Sihamba turned, and, holding out her hands towards the horses, muttered something rapidly.

“What are you doing, mistress?” asked Zinti.

“Perhaps I am throwing a charm upon these animals, that they may neither neigh nor whinny till we come again, for if they do so we are lost. Now let us go, and—stay, bring the gun with you, for you know how to shoot.”

So they started, slipping through the wet wood like shadows. For ten minutes or more they crept on thus towards the dark line of cliff, Zinti going first and feeling the way with his fingers, till presently he halted.

“Hist!” he whispered. “I smell people.”

As he spoke, they heard a sound like to that of someone sliding down rocks. Then a man challenged, saying, “Who passes from the krantz?” and a woman’s voice answered, “It is I, Asika, the wife of Bull-Head.” “I hear you,” answered the man. “Now tell me, Asika, what happens yonder.”

“What happens? How do I know what happens?” she answered crossly. “About sunset Bull-Head brought home his new wife, a white chieftainess, for whom we built the hut yonder; but the fashions of marriage among these white people must be strange indeed, for this one came to her husband, her feet bound, and with a face like to the face of a dead woman, the eyes set wide, and the lips parted. Yes, and they blindfolded her in the wood there and carried her through this hole in the rock down to the hut where she is shut in.”
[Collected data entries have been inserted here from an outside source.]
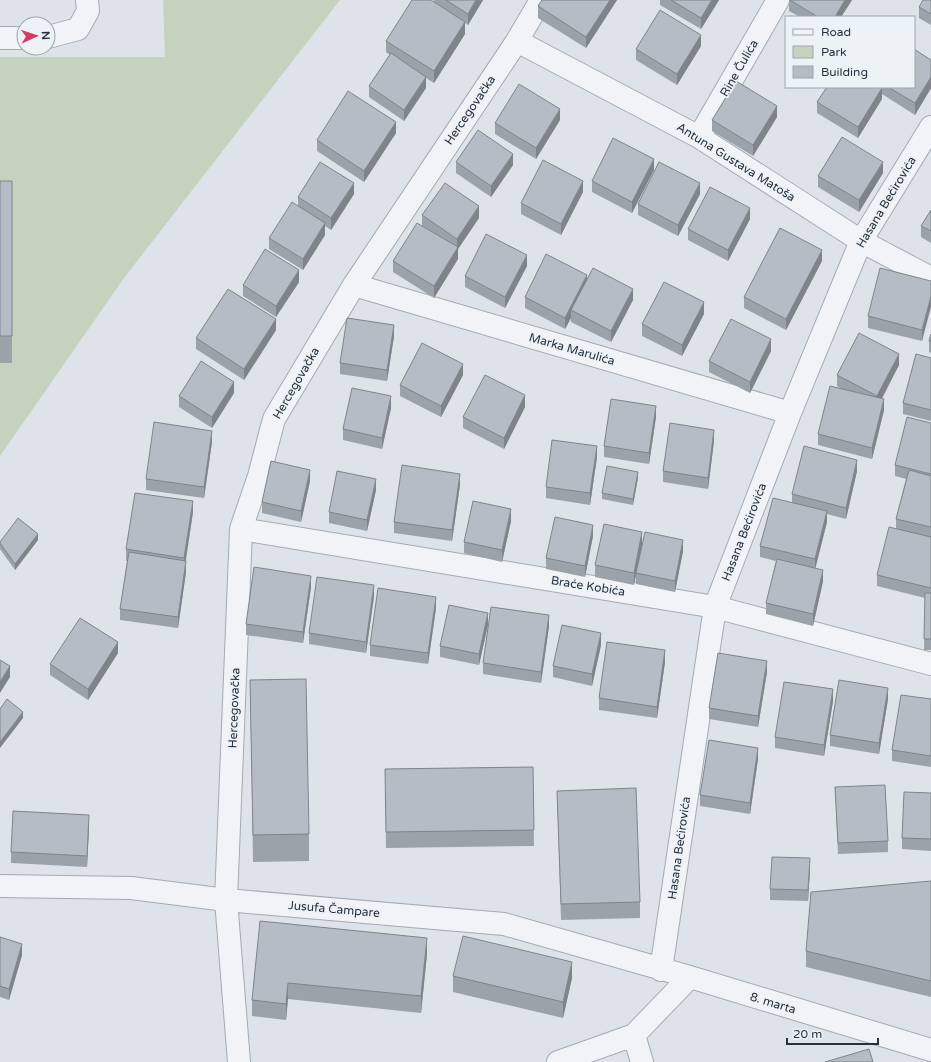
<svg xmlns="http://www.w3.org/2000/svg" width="931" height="1062" viewBox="0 0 931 1062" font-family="'Varela Round',sans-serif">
<rect width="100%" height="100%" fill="#dee3e9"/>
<!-- green -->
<path fill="#c5d3be" d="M163,0H340L124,278L0,456V57H165Z"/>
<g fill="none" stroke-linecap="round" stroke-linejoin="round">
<!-- minor casing -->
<g stroke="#a3aab3" stroke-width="24">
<path id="minor" d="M48,37L78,29L88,11L87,0
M0,38H24
M517,41L699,137L861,241L931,278
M699,137L778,0
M354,285L790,413
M241,529L715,607L931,664
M0,886L131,888L226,900L504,924L690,977L931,1050
M661,970L715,607L790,413L861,241L931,127
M634,1035L642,1062
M239,1062L226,900L241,529L259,476L274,419L354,285L517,41L541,0
M558,1062L634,1035L690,977"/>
</g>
<!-- minor -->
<use href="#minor" stroke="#f1f3f7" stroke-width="22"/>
</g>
<!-- wall -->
<path fill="#9ca2aa" d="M434,0H483L468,25L465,23V34L434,83L426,78V88L404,121L369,97V86L390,55L386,52V41L434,2Z
M542,0H617L586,48L538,18V6Z
M660,0H719L701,29L660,5Z
M789,0H852L841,17H800L789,11Z
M931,0V25L919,18V7Z
M701,46L677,85L636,60V49Z
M931,60V88L915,115L882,94V99L858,138L817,113V102L827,87H914Z
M777,117L753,156L712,131V120Z
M560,120L536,159L495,134V123Z
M396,133L364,182L317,151V140Z
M456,162L513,165L491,197L456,173Z
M654,170L632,213L592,192V181Z
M883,173L859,212L818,187V176Z
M0,181H12V363H0Z
M583,192L561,235L521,214V203Z
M354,194L331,230L325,226V235L303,270L269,249V238L298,206V197Z
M700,194L678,236L638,215V204Z
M931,210V243L921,237V226Z
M422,215L479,218L458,249V259L434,298L393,272V261L422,226Z
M750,219L728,261L688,240V229Z
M822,261L786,330L744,308V297Z
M527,266L505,308L465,287V276Z
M587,280L633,300L611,342L571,322V318L565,329L525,308V297Z
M931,281L922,341L868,328V316Z
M299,282L276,317L243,296V285Z
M704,314L682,356L642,336V324Z
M276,330L244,380L196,349V338Z
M394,336L387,381L340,374V363Z
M929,341H931V353L929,352Z
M771,351L750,393L709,372V361Z
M931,358V421L903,414V403Z
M899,365L882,399L884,410L872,459L818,445V434L840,388L837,386V375Z
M463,375L441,417L400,396V385Z
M234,393L212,428L179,407V396Z
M525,407L504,449L463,428V417Z
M391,408L382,449L343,440V429Z
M656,417L649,464L604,457V446Z
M931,423V650H924L925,598L877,586V575L896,528V519L906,479L895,476V465Z
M714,441L708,489L663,482V471Z
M212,442L204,498L146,490V479Z
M597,457L590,505L546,498V487Z
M857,471L846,519L827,514V522L815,568L823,581L813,626L766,614V603L776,561L760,557V546L792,502V494Z
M638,478L633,505L602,499V493Z
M310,481L301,522L262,513V502Z
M460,485L452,541L394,533V522Z
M376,490L367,531L329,523V512Z
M193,512L186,561V572L178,628L120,620V609L127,561H126V549Z
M511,521L502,562L464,553V542Z
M593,536L585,577L546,569V558Z
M38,540L15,570L0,549V542Z
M642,543L683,551L675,592L636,584V575L634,585L595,577V565Z
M311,587L303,643L246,635V624Z
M374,596L366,653L309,644V633Z
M436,608L428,664L370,656V645Z
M488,625L479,665L440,657V646Z
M549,626L541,683L483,674V663Z
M601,645L592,686L553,677V666Z
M118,653L88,700L50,675V664Z
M665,662L657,718L599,710V698Z
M767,672L758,727L709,719V708Z
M250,680L309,834V861L253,862Z
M888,699L879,754L830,746V735Z
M931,699V767L892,761V750Z
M833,701L824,756L775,748V737Z
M758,759L750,814L700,806V795Z
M533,767L534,846L386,848L385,769Z
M835,787L888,841V852L838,854Z
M557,791L640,902V918L561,920Z
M931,793V851L902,849V838Z
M89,827L87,867L11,863V852Z
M810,869L808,901L770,900V889Z
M931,881V997L806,967V951Z
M260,921L427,954L421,1013L288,999L286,1020L252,1016V1000Z
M0,937L22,955L9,1000L0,997Z
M453,976L572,978L563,1018L453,992Z"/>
<!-- shaded-wall -->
<path fill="#7f848b" d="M476,0H483L468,25V14Z
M610,0H617L586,48V37Z
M712,0H719L701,29V18Z
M845,0H852L841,17H835Z
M465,22V34L434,83V71Z
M701,35V46L677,85V74Z
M426,77V88L404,121V110Z
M931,77V88L915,115V103Z
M882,88V99L858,138V127Z
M777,106V117L753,156V145Z
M560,109V120L536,159V148Z
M396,122V133L364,182V171Z
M513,154V165L491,197V186Z
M654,159V170L632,213V202Z
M883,162V173L859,212V200Z
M583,181V192L561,235V224Z
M354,183V194L331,230V218Z
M700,183V194L678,236V225Z
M479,206V218L458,249V259L434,298V286L457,249V239Z
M750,208V219L728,261V250Z
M325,223V235L303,270V259Z
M822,250V261L786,330V319Z
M527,255V266L505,308V297Z
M299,270V282L276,317V306Z
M587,275V286L571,310V318L565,329V318Z
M633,289V300L611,342V331Z
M931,296V307L922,341V330Z
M704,302V314L682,356V345Z
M276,319V330L244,380V369Z
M394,325V336L387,381V370Z
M771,339V351L750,393V382Z
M899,354V365L877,407V396Z
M463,364V375L441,417V406Z
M234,382V393L212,428V417Z
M525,395V407L504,449V438Z
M391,396V408L382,449V438Z
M884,399V410L872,459V448Z
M656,406V417L649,464V453Z
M714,430V441L708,489V478Z
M212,431V442L204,498V487Z
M597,446V457L590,505V493Z
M857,460V471L846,519V508Z
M310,470V481L301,522V511Z
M638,472V478L633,505V499Z
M460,474V485L452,541V530Z
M376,479V490L367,531V520Z
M193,501V512L184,569V558Z
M511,509V521L502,562V550Z
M827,511V522L815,570V559Z
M593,525V536L585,577V566Z
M642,532V544L634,585V573Z
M38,534V540L15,570V564Z
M683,540V551L675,592V581Z
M186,561V572L178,628V617Z
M823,570V581L813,626V614Z
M311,576V587L303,643V632Z
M374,585V596L366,653V642Z
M436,597V608L428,664V653Z
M488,613V625L479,665V654Z
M549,615V626L541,683V672Z
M601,633V645L592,686V674Z
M118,642V653L88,700V689Z
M665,650V662L657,718V707Z
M767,661V672L758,727V716Z
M10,666V677L0,693V682Z
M888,688V699L879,754V743Z
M833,689V701L824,756V745Z
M23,712V718L0,748V742Z
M758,748V759L750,814V803Z
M89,815V827L87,867V856Z
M810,858V869L808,901V890Z
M427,938V954L421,1013V996Z
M22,944V955L9,1000V989Z
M572,962V978L563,1018V1002Z
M288,983V999L286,1020V1004Z"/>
<!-- building -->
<path fill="#b5bcc6" stroke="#7f848b" d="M412,0H431L465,22L434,71L386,41Z
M446,0H476L468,14Z
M542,0H610L586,37L538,6Z
M671,0H712L701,18Z
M790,0H845L835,17H818Z
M923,0H931V14L919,7Z
M660,10L701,35L677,74L636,49Z
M914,49L931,60V77L915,103L888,87H914Z
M391,53L426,77L404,110L369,86Z
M736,81L777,106L753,145L712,120Z
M519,84L560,109L536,148L495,123Z
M827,87H880L882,88L858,127L817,102Z
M348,91L396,122L364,171L317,140Z
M478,130L513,154L491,186L456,162Z
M842,137L883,162L859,200L818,176Z
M613,138L654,159L632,202L592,181Z
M543,160L583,181L561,224L521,203Z
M320,162L354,183L331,218L298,197Z
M659,162L700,183L678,225L638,204Z
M0,181H12V336H0Z
M445,183L479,206L457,239L422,215Z
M710,187L750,208L728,250L688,229Z
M292,202L325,223L303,259L269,238Z
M931,210V231L921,226Z
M417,223L458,247L434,286L393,261Z
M780,228L822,250L786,319L744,297Z
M486,234L527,255L505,297L465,276Z
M265,249L299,270L276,306L243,285Z
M546,254L587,275L565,318L525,297Z
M593,268L633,289L611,331L571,310Z
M880,268L931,281V296L922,330L868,316Z
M664,282L704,302L682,345L642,324Z
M228,289L276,319L244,369L196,338Z
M347,318L394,325L387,370L340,363Z
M731,319L771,339L750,382L709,361Z
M859,333L899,354L877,396L837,375Z
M931,334V341H929Z
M422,343L463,364L441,406L400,385Z
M916,354L931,358V410L903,403Z
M201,361L234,382L212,417L179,396Z
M485,375L525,395L504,438L463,417Z
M830,386L884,399L872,448L818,434Z
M352,388L391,396L382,438L343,429Z
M611,399L656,406L649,453L604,446Z
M907,417L931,423V474L895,465Z
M154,422L212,431L204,487L146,479Z
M670,423L714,430L708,478L663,471Z
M552,440L597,446L590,493L546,487Z
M804,446L857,460L846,508L792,494Z
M271,461L310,470L301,511L262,502Z
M402,465L460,474L452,530L394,522Z
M607,466L638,472L633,499L602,493Z
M909,470L931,476V527L896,519Z
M337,471L376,479L367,520L329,512Z
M135,493L193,501L184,558L126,549Z
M773,498L827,511L815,559L760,546Z
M473,501L511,509L502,550L464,542Z
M555,517L593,525L585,566L546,558Z
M18,518L38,534L15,564L0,543V542Z
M604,524L642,532L634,573L595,565Z
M889,527L931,537V588L877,575Z
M645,532L683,540L675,581L636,573Z
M129,552L186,561L178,617L120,609Z
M777,559L823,570L813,614L766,603Z
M254,567L311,576L303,632L246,624Z
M317,577L374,585L366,642L309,633Z
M378,588L436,597L428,653L370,645Z
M925,593H931V639H924Z
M449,605L488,613L479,654L440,646Z
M491,607L549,615L541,672L483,663Z
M80,618L118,642L88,689L50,664Z
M562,625L601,633L592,674L553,666Z
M607,642L665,650L657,707L599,698Z
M718,653L767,661L758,716L709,708Z
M0,660L10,666L0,682Z
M306,679L309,834L253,835L250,680Z
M839,680L888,688L879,743L830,735Z
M784,682L833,689L824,745L775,737Z
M901,695L931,699V756L892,750Z
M7,699L23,712L0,742V709Z
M709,740L758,748L750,803L700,795Z
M533,767L534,830L386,832L385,769Z
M885,785L888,841L838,843L835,787Z
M636,788L640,902L561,904L557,791Z
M904,792L931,793V839L902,838Z
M13,811L89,815L87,856L11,852Z
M772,857L810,858L808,890L770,889Z
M931,881V981L806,951L811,892Z
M260,921L427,938L421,996L288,983L286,1004L252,1000Z
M463,936L572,962L563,1002L453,976Z
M0,937L22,944L9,989L0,986Z
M869,1049L873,1062H825Z"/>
<g text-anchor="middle" stroke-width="3.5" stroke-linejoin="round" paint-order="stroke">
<!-- street labels -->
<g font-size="12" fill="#263140" stroke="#edf2f6">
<text transform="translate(739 68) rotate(-60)" y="4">Rine Čulića</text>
<text transform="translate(470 110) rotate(-56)" y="4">Hercegovačka</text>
<text transform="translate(736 162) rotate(32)" y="4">Antuna Gustava Matoša</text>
<text transform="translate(886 202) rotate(-59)" y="4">Hasana Bećirovića</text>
<text transform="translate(572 349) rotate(16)" y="4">Marka Marulića</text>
<text transform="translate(296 383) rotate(-60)" y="4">Hercegovačka</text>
<text transform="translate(744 532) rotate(-69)" y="4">Hasana Bećirovića</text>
<text transform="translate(588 586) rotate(9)" y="4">Braće Kobića</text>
<text transform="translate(234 708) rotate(-88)" y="4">Hercegovačka</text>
<text transform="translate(679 848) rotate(-82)" y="4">Hasana Bećirovića</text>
<text transform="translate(334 909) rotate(5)" y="4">Jusufa Čampare</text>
<text transform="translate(773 1003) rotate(17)" y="4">8. marta</text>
</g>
</g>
<!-- legend -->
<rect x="785" y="16" width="130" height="72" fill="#edf2f6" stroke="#9da5ad"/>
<rect x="793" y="29" width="20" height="6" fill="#f1f3f7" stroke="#9da5ad"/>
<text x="821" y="36" font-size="12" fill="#263140">Road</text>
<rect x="793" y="46" width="20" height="12" fill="#c5d3be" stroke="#9da5ad"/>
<text x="821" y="56" font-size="12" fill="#263140">Park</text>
<rect x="793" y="66" width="20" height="12" fill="#b5bcc6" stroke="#9da5ad"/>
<text x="821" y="76" font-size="12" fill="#263140">Building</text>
<!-- north arrow -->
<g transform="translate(36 36) rotate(87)"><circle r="19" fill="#edf2f6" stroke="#9da5ad"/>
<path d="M0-3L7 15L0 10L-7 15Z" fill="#d63a5c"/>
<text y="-6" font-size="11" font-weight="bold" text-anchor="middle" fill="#263140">N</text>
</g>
<!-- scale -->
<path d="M787 1038v6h91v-6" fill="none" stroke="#263140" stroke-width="2"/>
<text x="793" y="1038" font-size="12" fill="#263140" stroke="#edf2f6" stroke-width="3" paint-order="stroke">20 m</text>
</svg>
“I know something of this matter,” answered the man; “the white lady is no willing wife to Bull-Head, for he killed her husband and took her by force. Yes, yes, I know, for my uncle was one of those with him when the deed was done, and he told me something of it just now.”

“An evil deed,” said Asika, “and one that will bring bad luck upon all of us; but then, Bull-Head, our chief, is an evil man. Oh! I know it who am of the number of his Kaffir wives. Say, friend,” she went on, “will you walk a little way with me, as far as the first huts of the kraal, for there are ghosts in the wood, and I fear to pass it alone at night.”

“I dare not, Asika,” he answered, “for I am set here on guard.”